Funding. This study was supported by National Health and Medical Research Council project grant 103415. J.T. was supported by a postgraduate research scholarship from the Agency for Science, Technology and Research (A*STAR).
No sponsor or funding source had a role in the design or conduct of the study; collection, management, analysis, or interpretation of the data; or preparation, review, or approval of the manuscript.
Duality of Interest. No potential conflicts of interest relevant to this article were reported.

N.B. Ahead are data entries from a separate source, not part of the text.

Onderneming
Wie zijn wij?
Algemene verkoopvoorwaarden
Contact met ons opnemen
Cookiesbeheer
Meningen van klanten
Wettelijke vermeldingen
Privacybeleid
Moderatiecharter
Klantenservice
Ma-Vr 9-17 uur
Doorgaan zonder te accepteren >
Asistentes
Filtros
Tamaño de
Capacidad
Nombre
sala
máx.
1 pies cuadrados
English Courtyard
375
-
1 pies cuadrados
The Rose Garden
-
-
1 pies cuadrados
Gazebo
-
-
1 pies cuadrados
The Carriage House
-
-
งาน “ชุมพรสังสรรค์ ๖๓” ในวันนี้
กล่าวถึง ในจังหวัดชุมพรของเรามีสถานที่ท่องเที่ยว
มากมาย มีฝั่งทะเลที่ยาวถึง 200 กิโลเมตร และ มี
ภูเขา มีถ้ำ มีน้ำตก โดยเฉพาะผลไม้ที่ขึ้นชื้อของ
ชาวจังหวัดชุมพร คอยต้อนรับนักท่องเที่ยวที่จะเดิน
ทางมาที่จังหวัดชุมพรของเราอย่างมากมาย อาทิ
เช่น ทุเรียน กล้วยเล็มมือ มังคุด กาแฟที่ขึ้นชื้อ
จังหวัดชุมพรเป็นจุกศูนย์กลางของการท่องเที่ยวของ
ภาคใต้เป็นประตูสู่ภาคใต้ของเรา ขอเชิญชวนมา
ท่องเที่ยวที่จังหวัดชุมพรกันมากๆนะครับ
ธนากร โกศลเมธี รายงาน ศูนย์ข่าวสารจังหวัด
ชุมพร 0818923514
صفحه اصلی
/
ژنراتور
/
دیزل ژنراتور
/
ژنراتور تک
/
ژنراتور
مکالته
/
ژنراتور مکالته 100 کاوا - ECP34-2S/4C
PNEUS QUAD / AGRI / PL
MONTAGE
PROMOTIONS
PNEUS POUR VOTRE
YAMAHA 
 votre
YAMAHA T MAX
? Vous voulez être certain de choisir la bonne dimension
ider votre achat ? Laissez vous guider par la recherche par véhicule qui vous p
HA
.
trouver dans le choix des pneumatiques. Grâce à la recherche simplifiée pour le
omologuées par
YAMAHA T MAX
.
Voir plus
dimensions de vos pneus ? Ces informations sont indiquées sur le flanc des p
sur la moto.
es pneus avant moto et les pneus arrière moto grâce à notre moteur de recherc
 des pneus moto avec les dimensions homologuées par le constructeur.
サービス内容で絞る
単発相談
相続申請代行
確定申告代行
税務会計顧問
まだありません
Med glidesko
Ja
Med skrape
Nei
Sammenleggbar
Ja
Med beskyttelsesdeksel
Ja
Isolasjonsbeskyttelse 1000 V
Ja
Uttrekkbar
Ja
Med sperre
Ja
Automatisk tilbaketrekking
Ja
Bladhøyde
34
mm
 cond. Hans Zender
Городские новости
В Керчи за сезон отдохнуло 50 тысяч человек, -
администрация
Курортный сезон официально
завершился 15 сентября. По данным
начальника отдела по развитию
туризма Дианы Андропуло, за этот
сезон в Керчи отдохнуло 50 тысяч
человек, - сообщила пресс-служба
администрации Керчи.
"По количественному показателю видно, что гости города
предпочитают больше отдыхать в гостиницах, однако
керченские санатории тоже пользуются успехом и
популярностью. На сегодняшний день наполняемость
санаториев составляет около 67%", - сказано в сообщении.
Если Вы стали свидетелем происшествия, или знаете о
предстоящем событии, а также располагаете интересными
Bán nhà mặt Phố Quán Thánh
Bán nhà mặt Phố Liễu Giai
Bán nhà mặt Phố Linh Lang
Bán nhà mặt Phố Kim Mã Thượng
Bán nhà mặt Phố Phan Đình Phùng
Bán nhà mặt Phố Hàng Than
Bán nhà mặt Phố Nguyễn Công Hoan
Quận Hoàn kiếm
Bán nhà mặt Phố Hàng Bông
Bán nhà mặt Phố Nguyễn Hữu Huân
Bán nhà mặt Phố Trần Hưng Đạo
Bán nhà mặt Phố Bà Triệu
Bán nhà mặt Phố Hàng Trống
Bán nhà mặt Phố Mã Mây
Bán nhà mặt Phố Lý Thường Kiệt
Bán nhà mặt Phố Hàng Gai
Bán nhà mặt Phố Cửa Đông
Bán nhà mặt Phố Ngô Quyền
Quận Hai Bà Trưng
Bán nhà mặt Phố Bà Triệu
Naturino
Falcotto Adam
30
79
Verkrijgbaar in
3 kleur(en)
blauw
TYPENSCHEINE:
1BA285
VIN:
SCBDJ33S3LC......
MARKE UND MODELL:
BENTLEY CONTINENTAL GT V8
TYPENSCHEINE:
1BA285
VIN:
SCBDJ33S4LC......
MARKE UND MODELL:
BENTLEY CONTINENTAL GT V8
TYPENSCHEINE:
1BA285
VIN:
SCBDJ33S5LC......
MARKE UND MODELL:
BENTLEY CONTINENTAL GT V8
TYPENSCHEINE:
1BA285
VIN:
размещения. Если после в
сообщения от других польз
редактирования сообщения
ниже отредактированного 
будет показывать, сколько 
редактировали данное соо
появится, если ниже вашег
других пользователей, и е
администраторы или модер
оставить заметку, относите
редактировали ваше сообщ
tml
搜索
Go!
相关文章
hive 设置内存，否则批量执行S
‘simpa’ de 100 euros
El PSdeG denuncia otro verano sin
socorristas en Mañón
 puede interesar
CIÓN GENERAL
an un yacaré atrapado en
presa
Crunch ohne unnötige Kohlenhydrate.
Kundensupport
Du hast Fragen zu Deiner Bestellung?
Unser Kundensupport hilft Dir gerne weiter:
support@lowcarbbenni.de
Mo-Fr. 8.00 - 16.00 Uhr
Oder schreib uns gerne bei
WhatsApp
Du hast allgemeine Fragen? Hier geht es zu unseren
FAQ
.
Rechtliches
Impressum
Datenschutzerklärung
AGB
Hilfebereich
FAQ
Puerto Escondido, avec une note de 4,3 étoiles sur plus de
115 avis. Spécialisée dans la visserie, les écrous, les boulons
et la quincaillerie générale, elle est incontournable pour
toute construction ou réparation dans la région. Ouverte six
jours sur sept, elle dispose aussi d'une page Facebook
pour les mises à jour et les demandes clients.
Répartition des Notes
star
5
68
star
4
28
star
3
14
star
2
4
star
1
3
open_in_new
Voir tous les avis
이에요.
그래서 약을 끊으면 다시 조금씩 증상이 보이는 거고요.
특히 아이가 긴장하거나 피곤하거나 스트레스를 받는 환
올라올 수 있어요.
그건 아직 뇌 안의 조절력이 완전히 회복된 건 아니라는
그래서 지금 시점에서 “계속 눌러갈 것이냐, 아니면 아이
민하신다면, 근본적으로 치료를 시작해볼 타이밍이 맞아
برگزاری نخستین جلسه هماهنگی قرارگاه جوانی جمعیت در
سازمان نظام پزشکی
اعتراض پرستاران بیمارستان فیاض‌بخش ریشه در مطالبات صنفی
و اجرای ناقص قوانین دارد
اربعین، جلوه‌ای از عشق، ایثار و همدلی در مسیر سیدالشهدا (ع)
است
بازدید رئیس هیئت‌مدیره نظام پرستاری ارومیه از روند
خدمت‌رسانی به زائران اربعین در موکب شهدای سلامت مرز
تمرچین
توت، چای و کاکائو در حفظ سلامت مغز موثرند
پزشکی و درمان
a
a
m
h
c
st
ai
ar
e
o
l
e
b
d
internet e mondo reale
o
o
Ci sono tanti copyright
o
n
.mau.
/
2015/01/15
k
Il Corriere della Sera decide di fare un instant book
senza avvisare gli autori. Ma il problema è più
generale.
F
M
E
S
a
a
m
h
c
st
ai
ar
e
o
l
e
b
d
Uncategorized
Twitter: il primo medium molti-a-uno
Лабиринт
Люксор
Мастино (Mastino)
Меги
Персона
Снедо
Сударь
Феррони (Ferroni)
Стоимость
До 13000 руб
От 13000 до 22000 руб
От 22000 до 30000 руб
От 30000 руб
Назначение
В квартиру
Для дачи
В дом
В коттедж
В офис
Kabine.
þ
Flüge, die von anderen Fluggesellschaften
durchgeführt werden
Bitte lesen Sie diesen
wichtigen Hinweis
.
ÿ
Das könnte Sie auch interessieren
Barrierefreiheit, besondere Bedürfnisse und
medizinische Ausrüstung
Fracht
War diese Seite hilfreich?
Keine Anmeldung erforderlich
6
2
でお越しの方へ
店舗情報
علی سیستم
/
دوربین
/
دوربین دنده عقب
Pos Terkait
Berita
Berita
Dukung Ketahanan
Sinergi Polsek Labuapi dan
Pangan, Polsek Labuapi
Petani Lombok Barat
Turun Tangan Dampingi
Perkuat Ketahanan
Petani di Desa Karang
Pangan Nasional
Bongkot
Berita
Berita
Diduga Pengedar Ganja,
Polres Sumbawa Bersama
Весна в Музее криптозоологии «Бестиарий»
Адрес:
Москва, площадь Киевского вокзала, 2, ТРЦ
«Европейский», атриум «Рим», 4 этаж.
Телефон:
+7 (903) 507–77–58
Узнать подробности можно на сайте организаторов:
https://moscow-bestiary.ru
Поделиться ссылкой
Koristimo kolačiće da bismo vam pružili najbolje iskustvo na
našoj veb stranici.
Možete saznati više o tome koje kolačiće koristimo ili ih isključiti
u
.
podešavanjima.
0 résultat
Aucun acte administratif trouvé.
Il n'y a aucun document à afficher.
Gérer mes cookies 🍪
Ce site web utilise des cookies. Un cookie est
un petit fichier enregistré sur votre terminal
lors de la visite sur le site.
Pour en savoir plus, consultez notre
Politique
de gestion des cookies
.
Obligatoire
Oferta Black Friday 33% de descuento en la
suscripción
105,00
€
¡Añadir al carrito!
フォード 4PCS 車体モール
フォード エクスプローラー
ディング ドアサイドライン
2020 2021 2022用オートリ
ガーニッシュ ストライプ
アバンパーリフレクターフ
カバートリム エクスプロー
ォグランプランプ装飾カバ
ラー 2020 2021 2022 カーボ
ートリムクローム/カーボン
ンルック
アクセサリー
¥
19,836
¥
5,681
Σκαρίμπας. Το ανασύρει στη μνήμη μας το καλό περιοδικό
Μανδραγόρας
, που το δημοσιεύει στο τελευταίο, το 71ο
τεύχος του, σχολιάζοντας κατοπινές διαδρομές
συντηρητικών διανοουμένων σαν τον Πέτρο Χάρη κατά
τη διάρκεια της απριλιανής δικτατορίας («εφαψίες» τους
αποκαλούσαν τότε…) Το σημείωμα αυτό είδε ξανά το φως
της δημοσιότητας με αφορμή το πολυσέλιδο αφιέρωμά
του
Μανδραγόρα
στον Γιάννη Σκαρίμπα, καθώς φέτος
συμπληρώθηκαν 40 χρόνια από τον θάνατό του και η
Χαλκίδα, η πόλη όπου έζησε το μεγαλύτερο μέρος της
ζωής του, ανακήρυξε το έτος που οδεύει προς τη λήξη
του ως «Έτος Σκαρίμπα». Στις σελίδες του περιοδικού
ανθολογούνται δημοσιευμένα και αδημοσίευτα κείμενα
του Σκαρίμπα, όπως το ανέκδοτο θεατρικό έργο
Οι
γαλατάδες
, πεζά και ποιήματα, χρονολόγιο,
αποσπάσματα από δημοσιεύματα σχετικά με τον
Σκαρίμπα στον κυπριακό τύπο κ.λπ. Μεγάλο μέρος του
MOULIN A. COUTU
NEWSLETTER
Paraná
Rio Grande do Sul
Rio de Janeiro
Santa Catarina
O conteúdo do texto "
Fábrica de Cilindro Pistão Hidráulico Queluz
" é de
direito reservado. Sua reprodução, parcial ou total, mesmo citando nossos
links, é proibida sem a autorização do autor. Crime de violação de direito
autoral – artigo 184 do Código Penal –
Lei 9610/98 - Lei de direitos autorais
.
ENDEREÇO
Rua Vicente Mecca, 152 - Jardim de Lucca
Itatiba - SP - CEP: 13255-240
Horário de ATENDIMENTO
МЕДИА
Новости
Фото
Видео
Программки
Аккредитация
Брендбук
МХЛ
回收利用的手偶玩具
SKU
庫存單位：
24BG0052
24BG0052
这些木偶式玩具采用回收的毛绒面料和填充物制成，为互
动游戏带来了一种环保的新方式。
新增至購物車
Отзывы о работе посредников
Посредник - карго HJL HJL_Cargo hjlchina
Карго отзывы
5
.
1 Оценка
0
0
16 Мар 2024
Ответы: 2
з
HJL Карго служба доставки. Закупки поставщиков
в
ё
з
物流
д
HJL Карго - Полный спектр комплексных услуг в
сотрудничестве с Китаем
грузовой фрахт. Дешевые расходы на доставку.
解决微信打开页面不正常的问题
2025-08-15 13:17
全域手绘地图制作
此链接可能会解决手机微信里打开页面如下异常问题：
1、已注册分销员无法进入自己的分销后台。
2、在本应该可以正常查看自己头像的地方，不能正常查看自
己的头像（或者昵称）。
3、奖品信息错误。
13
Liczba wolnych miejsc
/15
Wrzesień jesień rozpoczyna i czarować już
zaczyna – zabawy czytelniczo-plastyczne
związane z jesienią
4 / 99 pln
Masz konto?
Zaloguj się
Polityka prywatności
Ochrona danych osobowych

Author Contributions. J.T. conceived and designed the study, analyzed and interpreted data, and drafted the manuscript. N.D.L.-M., C.H.T., M.N., and J.D.B. conceived and designed the study, analyzed and interpreted data, critically revised the manuscript for intellectual content, obtained funding, and supervised the study. G.A.W. and W.S.Y. conceived and designed the study, analyzed and interpreted data, and critically revised the manuscript for intellectual content. G.D.B. conceived and designed the study, analyzed and interpreted data, drafted the manuscript, obtained funding, and supervised the study. All authors read and approved the final manuscript. G.D.B. is the guarantor of this work and, as such, had full access to all the data in the study and takes responsibility for the integrity of the data and the accuracy of the data analysis.
Prior Presentation. Some outcome data were presented at the International Diabetes Federation World Diabetes Congress 2013, Melbourne, Australia, 2–6 December 2013.